Telnyx Python SDK on PyPI was backdoored in supply chain attack that targeted Windows, macOS, and Linux
Developers who installed recent Telnyx Python SDK releases from PyPI may have pulled malicious code instead of a normal update. Security researchers and Telnyx’s own GitHub advisory say attackers published compromised telnyx versions 4.87.1 and 4.87.2 directly to PyPI on March 27, 2026 after obtaining PyPI publishing credentials.
The attack targeted Windows, macOS, and Linux systems. The malicious package executed code at import time, so simply importing telnyx in a project could trigger the payload. That made the incident especially dangerous for developers, CI pipelines, and automated build environments that trust package managers by default.
Telnyx’s GitHub security advisory says the last verified clean version is 4.87.0. PyPI quarantined the malicious releases at 10:13 UTC on March 27, which left an exposure window of just over six hours.
What happened
According to Telnyx’s incident disclosure, the attackers did not compromise the project’s GitHub source repository. Instead, they used compromised PyPI credentials to upload malicious artifacts directly to the Python Package Index, which let them bypass the normal release pipeline.
Trend Micro says the malicious code was injected into telnyx/_client.py and split across multiple locations to make visual review harder. The payload activated at module scope, which means the bad code could run during import rather than waiting for the user to call a function later.
One important detail changed the practical impact. GitHub’s advisory says 4.87.1 contained a typo that prevented the malware from executing properly, while 4.87.2 fixed that mistake and delivered the full attack chain.
Why this attack stands out
The malware used WAV audio files to hide the real payload.

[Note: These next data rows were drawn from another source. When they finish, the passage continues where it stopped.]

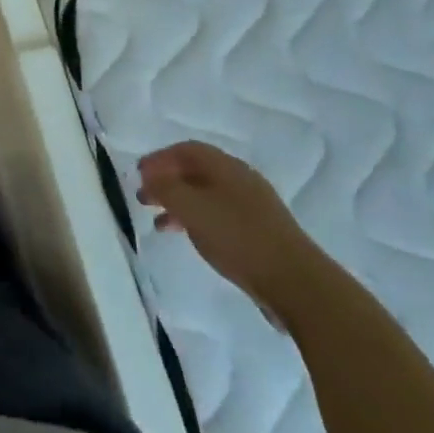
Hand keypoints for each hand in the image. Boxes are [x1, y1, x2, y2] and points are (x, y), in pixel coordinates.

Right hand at [137, 142, 328, 327]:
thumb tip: (150, 176)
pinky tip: (189, 238)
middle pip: (196, 172)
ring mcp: (253, 207)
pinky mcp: (259, 233)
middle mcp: (240, 180)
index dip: (159, 158)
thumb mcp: (191, 209)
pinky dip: (197, 221)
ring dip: (179, 204)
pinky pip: (218, 216)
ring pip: (206, 196)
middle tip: (143, 197)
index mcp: (226, 167)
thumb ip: (165, 188)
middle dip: (167, 182)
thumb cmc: (238, 238)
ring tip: (159, 223)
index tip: (138, 174)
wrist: (295, 283)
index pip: (186, 150)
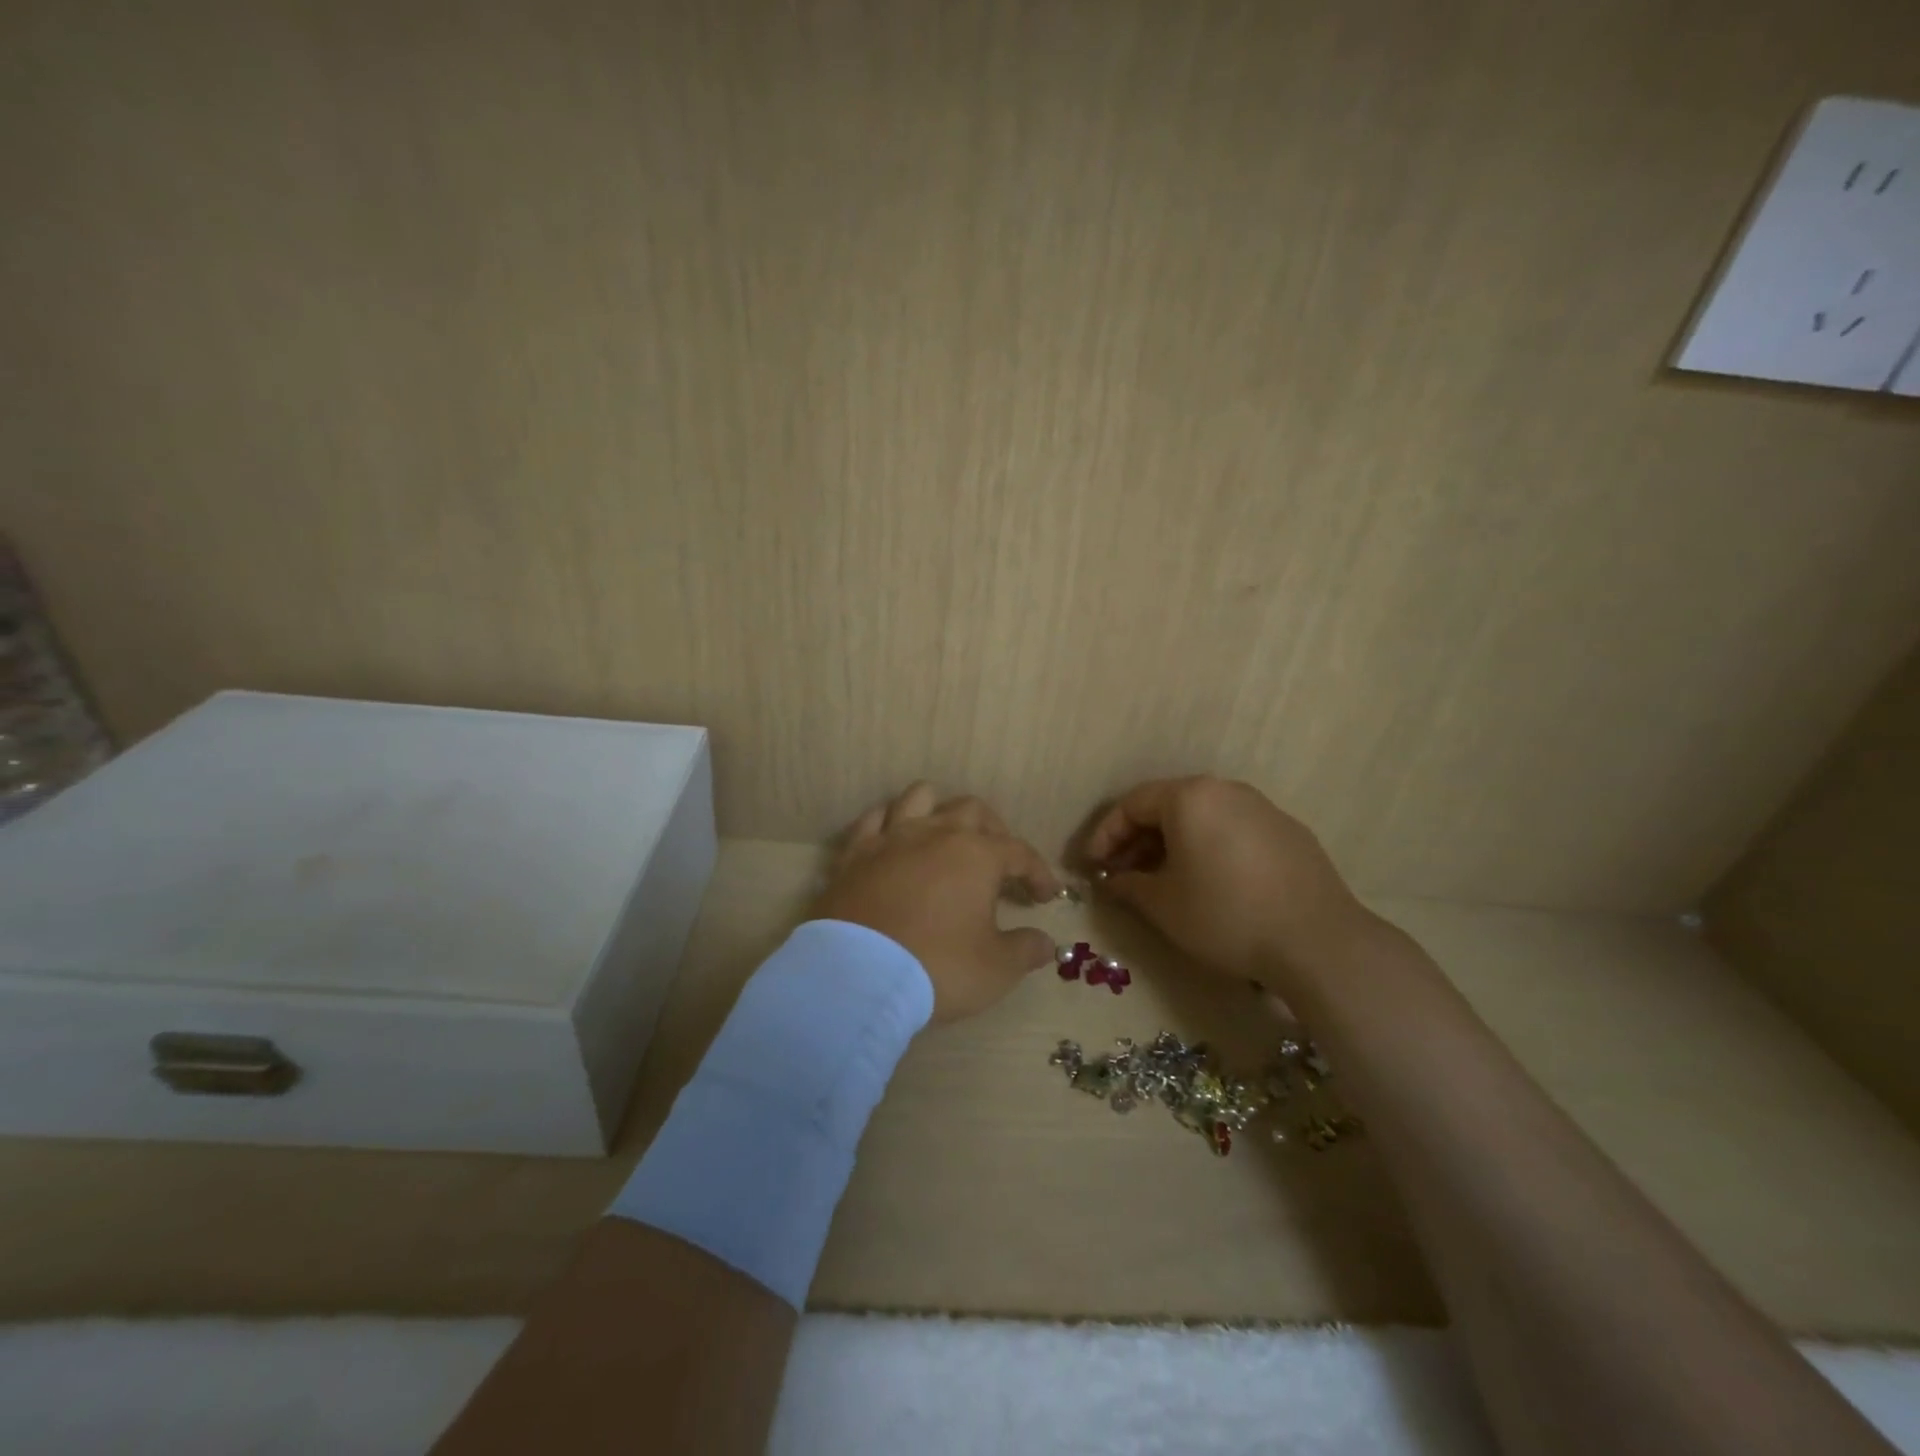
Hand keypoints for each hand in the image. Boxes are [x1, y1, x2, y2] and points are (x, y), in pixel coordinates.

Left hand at [813, 783, 1061, 1023]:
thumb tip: (1047, 943)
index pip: (1019, 852)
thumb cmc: (938, 967)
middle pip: (972, 811)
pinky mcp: (855, 854)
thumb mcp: (996, 968)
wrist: (857, 977)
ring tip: (946, 833)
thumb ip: (1025, 950)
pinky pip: (874, 819)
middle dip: (993, 831)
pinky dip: (889, 821)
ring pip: (920, 797)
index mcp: (976, 855)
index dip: (1037, 872)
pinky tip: (895, 836)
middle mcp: (936, 833)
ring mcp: (891, 839)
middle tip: (1000, 861)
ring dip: (940, 808)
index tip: (1045, 895)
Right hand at [1083, 776, 1374, 990]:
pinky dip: (1208, 848)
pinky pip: (1233, 830)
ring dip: (1172, 844)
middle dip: (1138, 839)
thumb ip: (1128, 885)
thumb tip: (1112, 880)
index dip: (1105, 835)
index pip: (1132, 804)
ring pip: (1202, 818)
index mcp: (1190, 797)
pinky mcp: (1289, 832)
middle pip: (1168, 806)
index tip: (1091, 865)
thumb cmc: (1225, 915)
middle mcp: (1226, 790)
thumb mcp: (1163, 905)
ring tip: (1161, 880)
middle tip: (1122, 873)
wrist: (1317, 942)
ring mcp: (1262, 808)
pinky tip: (1208, 882)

Trend Micro says the package downloaded structurally valid WAV files from attacker-controlled infrastructure, then decoded the embedded data at runtime. That gave the attackers a stealthier delivery method than simply stuffing the credential stealer into the package as an obvious blob of encoded text.
Researchers say the attack worked across all three major desktop and server operating systems. On Linux and macOS, the malware focused on credential theft and exfiltration. On Windows, it also attempted persistence by dropping a disguised msbuild.exe file into the Startup folder so it would run again after reboot.

Trend Micro linked the incident to a threat actor it tracks as TeamPCP. The firm says the Telnyx compromise came just days after a similar attack involving the LiteLLM package, which suggests a fast-moving campaign aimed at trusted developer tools and widely used open-source libraries.
Affected and safe versions
| Package version | Status | Notes |
|---|---|---|
| 4.87.1 | Malicious, but broken | Published to PyPI with non-working malware path |
| 4.87.2 | Malicious and functional | Fully working malicious release |
| 4.87.0 | Clean | Last verified safe version |
What the malware was designed to steal
Trend Micro and Telnyx say the malicious code targeted credentials and sensitive developer data. That included cloud credentials, SSH material, environment secrets, and other tokens commonly stored on workstations and build systems.
The GitHub advisory goes further and says the Linux and macOS payloads searched for AWS, GCP, Azure, Kubernetes, Docker, database, wallet, and .env secrets. It also says the harvested data was encrypted before exfiltration.
That wider targeting makes this more than a one-machine problem. A single poisoned developer laptop or CI runner can expose cloud environments, containers, internal repos, deployment pipelines, and production credentials.

What developers and organizations should do now
Anyone who installed telnyx==4.87.1 or telnyx==4.87.2 should treat the affected system as compromised. Telnyx’s advisory recommends moving back to 4.87.0 and starting incident response steps immediately.
Security teams should isolate affected hosts, rotate exposed credentials, review build logs from the exposure window, and inspect whether those package versions were pulled by direct or transitive dependencies. A downgrade alone is not enough if the malicious package already ran.
Teams should also look for suspicious outbound requests tied to the attacker infrastructure and unexpected msbuild.exe files in Windows Startup locations. That can help identify machines where the payload moved beyond initial execution.
Quick response checklist
- Pin
telnyxto4.87.0 - Search environments for
4.87.1and4.87.2 - Isolate any machine that imported the compromised package
- Rotate API keys, cloud credentials, SSH keys, and tokens
- Review CI/CD logs from March 27, 2026
- Check Windows Startup folders for suspicious
msbuild.exe - Hunt for outbound traffic to the reported attacker infrastructure
FAQ
The affected PyPI releases were 4.87.1 and 4.87.2. GitHub’s advisory says 4.87.1 was broken due to a typo, while 4.87.2 was the fully functional malicious release.
The last verified clean release is 4.87.0.
Telnyx says the malicious code was uploaded directly to PyPI using compromised publishing credentials. The official GitHub source repository did not contain the malicious code.
Yes. Researchers say the malicious logic executed at module scope, so importing telnyx could activate the payload.